Task directions> Copy out the lines of the records below, and only those lines, from the one with "brown stain labels" through the one with "cytoplasmic/membranous,nuclear staining is", exactly as they appear.

________

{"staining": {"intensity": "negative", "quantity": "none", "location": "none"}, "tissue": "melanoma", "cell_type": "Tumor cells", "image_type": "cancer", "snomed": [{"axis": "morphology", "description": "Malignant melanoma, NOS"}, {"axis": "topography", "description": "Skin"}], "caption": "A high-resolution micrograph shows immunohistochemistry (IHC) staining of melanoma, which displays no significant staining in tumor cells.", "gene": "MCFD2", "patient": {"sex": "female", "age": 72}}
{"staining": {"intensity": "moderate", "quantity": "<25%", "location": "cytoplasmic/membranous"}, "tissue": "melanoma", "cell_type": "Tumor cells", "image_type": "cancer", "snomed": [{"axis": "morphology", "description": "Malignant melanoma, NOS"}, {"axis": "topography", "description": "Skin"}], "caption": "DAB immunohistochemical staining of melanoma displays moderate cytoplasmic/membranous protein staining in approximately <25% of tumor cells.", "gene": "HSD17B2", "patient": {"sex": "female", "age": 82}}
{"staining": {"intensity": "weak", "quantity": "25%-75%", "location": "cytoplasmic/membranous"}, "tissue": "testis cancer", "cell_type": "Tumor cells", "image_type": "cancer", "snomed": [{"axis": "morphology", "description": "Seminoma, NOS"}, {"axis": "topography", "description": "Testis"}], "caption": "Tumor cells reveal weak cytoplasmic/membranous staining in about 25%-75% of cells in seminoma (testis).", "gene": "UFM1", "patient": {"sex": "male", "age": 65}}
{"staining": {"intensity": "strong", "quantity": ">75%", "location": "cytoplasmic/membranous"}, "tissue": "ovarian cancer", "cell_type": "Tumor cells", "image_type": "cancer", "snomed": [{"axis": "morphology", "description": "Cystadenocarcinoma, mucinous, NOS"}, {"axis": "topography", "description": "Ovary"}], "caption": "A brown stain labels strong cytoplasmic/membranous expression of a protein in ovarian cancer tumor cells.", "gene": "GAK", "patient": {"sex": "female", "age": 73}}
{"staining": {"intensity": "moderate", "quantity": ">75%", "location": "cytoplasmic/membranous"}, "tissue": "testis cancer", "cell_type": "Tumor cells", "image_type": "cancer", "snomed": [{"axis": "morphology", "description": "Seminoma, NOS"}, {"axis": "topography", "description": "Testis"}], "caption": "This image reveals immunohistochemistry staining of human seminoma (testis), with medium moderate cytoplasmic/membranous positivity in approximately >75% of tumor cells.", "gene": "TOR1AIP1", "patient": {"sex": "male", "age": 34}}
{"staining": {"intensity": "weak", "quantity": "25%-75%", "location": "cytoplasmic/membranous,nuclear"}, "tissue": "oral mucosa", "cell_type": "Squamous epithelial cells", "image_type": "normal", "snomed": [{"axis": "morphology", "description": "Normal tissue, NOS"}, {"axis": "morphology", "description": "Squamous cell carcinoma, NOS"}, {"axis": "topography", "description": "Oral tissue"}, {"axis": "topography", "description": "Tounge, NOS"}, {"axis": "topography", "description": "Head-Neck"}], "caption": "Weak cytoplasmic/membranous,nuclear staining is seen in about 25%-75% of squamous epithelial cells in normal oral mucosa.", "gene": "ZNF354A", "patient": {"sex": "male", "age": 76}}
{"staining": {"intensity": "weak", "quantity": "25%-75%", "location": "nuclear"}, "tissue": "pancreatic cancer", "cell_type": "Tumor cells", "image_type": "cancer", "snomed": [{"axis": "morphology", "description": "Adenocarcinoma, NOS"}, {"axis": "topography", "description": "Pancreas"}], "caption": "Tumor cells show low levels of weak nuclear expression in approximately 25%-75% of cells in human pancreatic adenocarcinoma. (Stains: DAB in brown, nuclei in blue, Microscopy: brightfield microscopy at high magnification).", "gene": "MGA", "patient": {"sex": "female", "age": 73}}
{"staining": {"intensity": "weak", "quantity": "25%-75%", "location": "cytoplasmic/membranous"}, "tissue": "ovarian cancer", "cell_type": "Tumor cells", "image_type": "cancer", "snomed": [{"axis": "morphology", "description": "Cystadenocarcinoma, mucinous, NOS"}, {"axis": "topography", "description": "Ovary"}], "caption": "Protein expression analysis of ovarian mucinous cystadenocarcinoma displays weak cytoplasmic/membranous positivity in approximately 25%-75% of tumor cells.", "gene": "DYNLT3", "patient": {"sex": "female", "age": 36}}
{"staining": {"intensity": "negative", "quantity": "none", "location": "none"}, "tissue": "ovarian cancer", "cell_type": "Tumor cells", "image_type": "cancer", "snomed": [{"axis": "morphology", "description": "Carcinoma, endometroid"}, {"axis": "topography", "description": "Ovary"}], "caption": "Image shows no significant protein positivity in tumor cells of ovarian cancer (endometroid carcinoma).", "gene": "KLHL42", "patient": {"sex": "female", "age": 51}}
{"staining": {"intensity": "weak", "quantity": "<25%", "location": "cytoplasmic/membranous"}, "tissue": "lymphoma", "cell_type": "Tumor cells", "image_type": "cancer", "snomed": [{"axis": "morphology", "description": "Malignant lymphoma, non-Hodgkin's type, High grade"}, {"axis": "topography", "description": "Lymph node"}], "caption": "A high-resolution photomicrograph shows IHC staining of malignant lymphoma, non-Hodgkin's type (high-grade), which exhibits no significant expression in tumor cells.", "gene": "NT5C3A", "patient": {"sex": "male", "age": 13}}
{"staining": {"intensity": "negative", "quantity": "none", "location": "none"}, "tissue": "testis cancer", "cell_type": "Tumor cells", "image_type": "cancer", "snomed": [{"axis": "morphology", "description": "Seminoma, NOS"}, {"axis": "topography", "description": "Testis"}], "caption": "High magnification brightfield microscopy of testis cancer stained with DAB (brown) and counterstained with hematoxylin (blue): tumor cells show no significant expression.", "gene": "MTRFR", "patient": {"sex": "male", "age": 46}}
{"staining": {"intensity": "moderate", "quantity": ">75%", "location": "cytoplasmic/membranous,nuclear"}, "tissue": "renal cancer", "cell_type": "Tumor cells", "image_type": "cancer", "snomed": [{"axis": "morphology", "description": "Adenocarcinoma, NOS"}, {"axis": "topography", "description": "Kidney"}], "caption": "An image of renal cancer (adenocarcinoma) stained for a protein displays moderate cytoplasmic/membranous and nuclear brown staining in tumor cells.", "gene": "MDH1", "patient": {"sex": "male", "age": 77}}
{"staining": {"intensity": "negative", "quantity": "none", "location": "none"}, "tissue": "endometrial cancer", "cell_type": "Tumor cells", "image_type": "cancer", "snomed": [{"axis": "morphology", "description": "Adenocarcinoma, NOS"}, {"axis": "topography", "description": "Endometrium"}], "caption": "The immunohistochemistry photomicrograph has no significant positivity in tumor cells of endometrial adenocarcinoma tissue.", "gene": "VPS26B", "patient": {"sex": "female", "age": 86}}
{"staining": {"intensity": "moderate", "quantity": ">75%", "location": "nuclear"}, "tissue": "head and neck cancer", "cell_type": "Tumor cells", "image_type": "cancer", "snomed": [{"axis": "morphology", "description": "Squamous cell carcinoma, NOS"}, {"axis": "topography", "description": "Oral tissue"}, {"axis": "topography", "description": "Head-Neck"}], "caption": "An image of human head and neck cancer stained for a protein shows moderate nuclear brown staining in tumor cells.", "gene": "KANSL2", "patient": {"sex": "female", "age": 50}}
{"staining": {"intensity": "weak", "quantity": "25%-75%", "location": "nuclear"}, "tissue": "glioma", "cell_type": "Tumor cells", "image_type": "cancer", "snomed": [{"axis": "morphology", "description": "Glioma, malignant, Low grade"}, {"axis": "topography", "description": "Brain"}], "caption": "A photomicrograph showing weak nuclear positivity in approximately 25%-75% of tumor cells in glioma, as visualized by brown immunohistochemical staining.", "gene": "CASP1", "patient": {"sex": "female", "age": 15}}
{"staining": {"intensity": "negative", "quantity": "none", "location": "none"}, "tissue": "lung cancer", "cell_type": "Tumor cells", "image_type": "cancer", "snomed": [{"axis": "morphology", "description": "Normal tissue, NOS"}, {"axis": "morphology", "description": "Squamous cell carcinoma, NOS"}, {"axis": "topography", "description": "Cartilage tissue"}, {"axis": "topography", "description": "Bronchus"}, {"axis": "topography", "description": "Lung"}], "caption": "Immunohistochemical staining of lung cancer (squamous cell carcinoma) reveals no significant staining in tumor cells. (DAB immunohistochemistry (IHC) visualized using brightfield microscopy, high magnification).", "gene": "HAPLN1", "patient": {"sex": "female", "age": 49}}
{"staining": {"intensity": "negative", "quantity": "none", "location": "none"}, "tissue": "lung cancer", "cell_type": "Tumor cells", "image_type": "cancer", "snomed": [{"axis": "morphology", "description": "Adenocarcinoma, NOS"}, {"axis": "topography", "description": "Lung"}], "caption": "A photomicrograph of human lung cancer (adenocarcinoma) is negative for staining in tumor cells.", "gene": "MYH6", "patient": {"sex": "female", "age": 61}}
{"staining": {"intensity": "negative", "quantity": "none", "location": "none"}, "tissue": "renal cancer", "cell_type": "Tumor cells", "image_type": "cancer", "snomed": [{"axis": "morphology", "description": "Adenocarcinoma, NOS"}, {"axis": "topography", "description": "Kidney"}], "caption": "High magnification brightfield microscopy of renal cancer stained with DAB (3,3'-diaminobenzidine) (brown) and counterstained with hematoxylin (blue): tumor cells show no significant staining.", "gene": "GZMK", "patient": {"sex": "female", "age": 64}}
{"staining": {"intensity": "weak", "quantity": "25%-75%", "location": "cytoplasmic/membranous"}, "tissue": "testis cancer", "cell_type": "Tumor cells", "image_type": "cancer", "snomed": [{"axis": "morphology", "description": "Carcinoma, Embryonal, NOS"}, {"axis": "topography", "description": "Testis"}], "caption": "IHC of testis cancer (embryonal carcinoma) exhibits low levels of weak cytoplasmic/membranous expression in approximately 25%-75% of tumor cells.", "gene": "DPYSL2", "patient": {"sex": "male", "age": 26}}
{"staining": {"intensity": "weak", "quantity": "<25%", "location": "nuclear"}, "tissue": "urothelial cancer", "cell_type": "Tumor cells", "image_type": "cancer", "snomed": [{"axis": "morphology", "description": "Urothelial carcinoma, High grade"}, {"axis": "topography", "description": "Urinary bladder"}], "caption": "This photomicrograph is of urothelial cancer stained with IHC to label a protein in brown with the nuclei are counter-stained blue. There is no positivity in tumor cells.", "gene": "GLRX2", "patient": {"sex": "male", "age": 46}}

________

Reply>
{"staining": {"intensity": "strong", "quantity": ">75%", "location": "cytoplasmic/membranous"}, "tissue": "ovarian cancer", "cell_type": "Tumor cells", "image_type": "cancer", "snomed": [{"axis": "morphology", "description": "Cystadenocarcinoma, mucinous, NOS"}, {"axis": "topography", "description": "Ovary"}], "caption": "A brown stain labels strong cytoplasmic/membranous expression of a protein in ovarian cancer tumor cells.", "gene": "GAK", "patient": {"sex": "female", "age": 73}}
{"staining": {"intensity": "moderate", "quantity": ">75%", "location": "cytoplasmic/membranous"}, "tissue": "testis cancer", "cell_type": "Tumor cells", "image_type": "cancer", "snomed": [{"axis": "morphology", "description": "Seminoma, NOS"}, {"axis": "topography", "description": "Testis"}], "caption": "This image reveals immunohistochemistry staining of human seminoma (testis), with medium moderate cytoplasmic/membranous positivity in approximately >75% of tumor cells.", "gene": "TOR1AIP1", "patient": {"sex": "male", "age": 34}}
{"staining": {"intensity": "weak", "quantity": "25%-75%", "location": "cytoplasmic/membranous,nuclear"}, "tissue": "oral mucosa", "cell_type": "Squamous epithelial cells", "image_type": "normal", "snomed": [{"axis": "morphology", "description": "Normal tissue, NOS"}, {"axis": "morphology", "description": "Squamous cell carcinoma, NOS"}, {"axis": "topography", "description": "Oral tissue"}, {"axis": "topography", "description": "Tounge, NOS"}, {"axis": "topography", "description": "Head-Neck"}], "caption": "Weak cytoplasmic/membranous,nuclear staining is seen in about 25%-75% of squamous epithelial cells in normal oral mucosa.", "gene": "ZNF354A", "patient": {"sex": "male", "age": 76}}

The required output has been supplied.